==== FONTE ====

Gaio Giulio Cesare
Gaio Giulio Cesare (Latino:Gaius Julius Caesar,IPA: 'gai.us 'jul.ius 'kai.sar;[1]), (12 luglio, 100 a.C. - 15 marzo, 44 a.C.) generale e uomo politico romano. Le sue conquiste militari in Gallia Transalpina estesero l'Impero Romano fino all'Oceano Atlantico e al Reno. La spartizione di potere con Gneo Pompeo Magno e Marco Licinio Crasso in quello che è noto come Primo Triumvirato (si veda appresso) diede il colpo di grazia all'agonizzante Repubblica Romana. Alla morte di Crasso (Carre 53 a.C.) Cesare si scontrerà con Pompeo e la fazione degli Optimates per il controllo dello stato; sconfisse Pompeo a Farsalo (48 a.C.) e altri Optimates, tra cui Catone l'Uticense, in Africa e in Spagna. Divenuto dittatore a vita iniziò molte riforme nella società e nel governo di Roma, lavoro interrotto prematuramente dal suo assassinio. Molte di quelle riforme furono successivamente realizzate da Augusto. Le azioni militari di Cesare ci sono note in dettaglio dai Commentarii scritti da lui.
Biografia
Giulio Cesare nacque a Roma da un'antichissima e nota famiglia patrizia, la Gens Julia o Iulia ( che si diceva discendente da Iulo più noto come Ascanio, figlio del principe troiano Enea, che secondo il mito era figlio di Venere). Al culmine del suo potere, nel 45 a.C. Cesare, per sottolineare il suo legame con la dea, dedicò a Venere Genitrice il tempio che sorgeva nel nuovo Foro di Cesare.
La famiglia di Cesare non era ricca, secondo gli standard della nobiltà romana (erano nobili decaduti), e questo avrebbe potuto rappresentare un serio ostacolo alla carriera di Giulio Cesare, che contrasse enormi debiti per ottenere le sue prime cariche politiche; inoltre negli anni della giovinezza di Cesare, suo zio Gaio Mario era stato dichiarato nemico della Repubblica, anche se successivamente Cesare riuscì a riabilitarne il nome. Pur essendo di origine nobile, fin dall'inizio della sua brillantissima carriera politica Cesare si schierò dalla parte dei populares, o democratici; questa sua scelta fu sicuramente condizionata dalla parentela con Gaio Mario, suo zio. Questi, infatti, era stato ai tempi della guerra civile il capo del partito democratico, avversato da Silla, il quale invece era sostenuto da aristocrazia e Senato.

==== DATI ARCHIVIATI ====

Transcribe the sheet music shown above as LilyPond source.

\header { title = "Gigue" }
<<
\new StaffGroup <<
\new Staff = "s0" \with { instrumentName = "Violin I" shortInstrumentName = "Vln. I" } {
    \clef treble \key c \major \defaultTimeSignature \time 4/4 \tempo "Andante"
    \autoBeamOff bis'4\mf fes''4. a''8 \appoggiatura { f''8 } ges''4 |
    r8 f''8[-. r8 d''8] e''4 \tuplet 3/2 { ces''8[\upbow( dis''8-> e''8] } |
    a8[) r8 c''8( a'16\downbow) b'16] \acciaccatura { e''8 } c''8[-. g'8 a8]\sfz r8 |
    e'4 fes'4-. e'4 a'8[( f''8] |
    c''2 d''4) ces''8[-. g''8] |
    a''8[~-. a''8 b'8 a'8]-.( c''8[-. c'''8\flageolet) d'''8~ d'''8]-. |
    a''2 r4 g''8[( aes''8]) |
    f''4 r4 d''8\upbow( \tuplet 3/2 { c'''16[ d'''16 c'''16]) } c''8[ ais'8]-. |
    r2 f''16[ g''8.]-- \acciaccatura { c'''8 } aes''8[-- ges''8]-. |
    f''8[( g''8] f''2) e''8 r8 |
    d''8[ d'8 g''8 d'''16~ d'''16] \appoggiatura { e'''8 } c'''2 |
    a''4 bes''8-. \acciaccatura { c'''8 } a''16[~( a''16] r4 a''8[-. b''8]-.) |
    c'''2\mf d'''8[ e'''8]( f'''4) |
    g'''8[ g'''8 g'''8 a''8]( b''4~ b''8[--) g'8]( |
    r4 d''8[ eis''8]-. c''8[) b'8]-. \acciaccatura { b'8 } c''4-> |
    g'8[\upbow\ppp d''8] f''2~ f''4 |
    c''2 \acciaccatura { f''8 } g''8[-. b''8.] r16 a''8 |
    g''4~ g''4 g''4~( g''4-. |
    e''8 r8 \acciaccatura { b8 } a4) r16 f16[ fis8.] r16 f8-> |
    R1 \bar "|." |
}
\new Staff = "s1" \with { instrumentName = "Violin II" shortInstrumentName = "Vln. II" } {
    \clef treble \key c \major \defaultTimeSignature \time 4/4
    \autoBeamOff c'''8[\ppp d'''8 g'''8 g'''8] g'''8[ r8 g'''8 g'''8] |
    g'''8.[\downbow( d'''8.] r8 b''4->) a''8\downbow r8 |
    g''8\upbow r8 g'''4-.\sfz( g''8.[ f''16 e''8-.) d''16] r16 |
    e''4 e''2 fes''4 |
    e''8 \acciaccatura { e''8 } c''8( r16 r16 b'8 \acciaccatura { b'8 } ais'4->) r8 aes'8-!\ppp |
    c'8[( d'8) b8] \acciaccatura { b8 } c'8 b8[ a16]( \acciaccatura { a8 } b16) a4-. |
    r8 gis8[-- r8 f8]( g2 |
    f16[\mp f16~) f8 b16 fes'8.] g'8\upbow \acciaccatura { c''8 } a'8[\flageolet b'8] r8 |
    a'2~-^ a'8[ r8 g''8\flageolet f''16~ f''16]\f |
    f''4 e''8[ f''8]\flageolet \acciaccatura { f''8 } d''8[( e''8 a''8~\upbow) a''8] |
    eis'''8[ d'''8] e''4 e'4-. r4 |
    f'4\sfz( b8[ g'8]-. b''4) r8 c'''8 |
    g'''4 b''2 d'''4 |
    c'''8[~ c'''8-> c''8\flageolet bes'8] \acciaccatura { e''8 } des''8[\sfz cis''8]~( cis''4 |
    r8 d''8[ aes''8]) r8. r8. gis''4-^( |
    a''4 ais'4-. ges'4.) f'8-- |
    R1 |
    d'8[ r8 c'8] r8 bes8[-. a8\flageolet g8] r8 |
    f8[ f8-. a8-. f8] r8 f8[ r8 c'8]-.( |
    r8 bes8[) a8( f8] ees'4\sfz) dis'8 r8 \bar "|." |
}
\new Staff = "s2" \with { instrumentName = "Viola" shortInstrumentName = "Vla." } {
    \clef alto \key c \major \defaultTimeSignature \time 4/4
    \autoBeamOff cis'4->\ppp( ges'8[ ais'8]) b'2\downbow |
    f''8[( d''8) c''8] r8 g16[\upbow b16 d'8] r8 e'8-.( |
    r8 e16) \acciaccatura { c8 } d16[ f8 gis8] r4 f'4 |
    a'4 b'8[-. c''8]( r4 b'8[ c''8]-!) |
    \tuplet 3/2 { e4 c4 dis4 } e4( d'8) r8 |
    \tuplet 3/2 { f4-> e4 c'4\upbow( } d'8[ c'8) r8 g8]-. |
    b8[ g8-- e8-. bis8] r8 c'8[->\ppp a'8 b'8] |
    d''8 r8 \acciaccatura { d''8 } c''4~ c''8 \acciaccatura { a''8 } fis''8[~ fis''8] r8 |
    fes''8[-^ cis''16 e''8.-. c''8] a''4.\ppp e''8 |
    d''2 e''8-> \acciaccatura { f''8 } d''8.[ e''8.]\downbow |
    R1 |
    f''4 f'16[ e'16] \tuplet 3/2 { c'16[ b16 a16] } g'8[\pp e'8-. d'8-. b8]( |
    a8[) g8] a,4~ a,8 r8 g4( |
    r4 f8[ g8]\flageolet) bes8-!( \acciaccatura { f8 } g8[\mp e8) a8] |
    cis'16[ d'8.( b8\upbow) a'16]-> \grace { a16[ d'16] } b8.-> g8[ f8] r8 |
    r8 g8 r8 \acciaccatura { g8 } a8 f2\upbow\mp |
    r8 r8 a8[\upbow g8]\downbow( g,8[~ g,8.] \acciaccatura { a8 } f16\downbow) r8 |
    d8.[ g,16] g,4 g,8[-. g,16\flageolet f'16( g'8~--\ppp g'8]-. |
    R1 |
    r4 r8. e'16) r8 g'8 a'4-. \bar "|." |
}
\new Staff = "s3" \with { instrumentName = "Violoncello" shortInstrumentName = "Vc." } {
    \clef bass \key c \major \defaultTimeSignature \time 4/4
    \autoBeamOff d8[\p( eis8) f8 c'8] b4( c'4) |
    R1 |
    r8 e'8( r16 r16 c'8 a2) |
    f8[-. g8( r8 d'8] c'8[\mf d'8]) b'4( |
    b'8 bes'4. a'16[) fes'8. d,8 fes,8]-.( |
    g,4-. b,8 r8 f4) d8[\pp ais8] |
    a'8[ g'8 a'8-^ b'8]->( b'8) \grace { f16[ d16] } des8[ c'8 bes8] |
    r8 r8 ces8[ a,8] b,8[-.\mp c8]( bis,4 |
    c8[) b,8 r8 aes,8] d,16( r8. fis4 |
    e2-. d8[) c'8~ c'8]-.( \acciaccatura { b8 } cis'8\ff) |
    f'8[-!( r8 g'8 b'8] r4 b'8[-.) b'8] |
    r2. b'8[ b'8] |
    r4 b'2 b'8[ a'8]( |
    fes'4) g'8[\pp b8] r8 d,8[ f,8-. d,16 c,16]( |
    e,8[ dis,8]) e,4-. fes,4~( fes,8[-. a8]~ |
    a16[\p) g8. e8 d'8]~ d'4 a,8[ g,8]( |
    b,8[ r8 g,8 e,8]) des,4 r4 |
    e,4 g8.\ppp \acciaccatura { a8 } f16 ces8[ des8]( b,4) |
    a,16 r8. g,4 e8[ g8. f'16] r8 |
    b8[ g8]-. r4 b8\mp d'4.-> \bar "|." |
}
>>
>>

====

--- COMPITI DA SVOLGERE ---
[a] Estragga dal testo su Giulio Cesare il tratto che va da "La famiglia di" fino a "aristocrazia e Senato.", riportandolo senza alcuna modifica.
[b] Risponda alle seguenti domande basandosi sul testo su Giulio Cesare:
(i) In quale località e in quale anno Cesare sconfisse Pompeo?
(ii) A quale divinità Cesare dedicò nel 45 a.C. il tempio del nuovo Foro di Cesare?
(iii) Quale legame di parentela univa Cesare a Gaio Mario?

--- SOLUZIONI PUNTO PER PUNTO ---
[a]
La famiglia di Cesare non era ricca, secondo gli standard della nobiltà romana (erano nobili decaduti), e questo avrebbe potuto rappresentare un serio ostacolo alla carriera di Giulio Cesare, che contrasse enormi debiti per ottenere le sue prime cariche politiche; inoltre negli anni della giovinezza di Cesare, suo zio Gaio Mario era stato dichiarato nemico della Repubblica, anche se successivamente Cesare riuscì a riabilitarne il nome. Pur essendo di origine nobile, fin dall'inizio della sua brillantissima carriera politica Cesare si schierò dalla parte dei populares, o democratici; questa sua scelta fu sicuramente condizionata dalla parentela con Gaio Mario, suo zio. Questi, infatti, era stato ai tempi della guerra civile il capo del partito democratico, avversato da Silla, il quale invece era sostenuto da aristocrazia e Senato.

[b]
(i) A Farsalo, nel 48 a.C.
(ii) A Venere Genitrice.
(iii) Gaio Mario era lo zio di Cesare.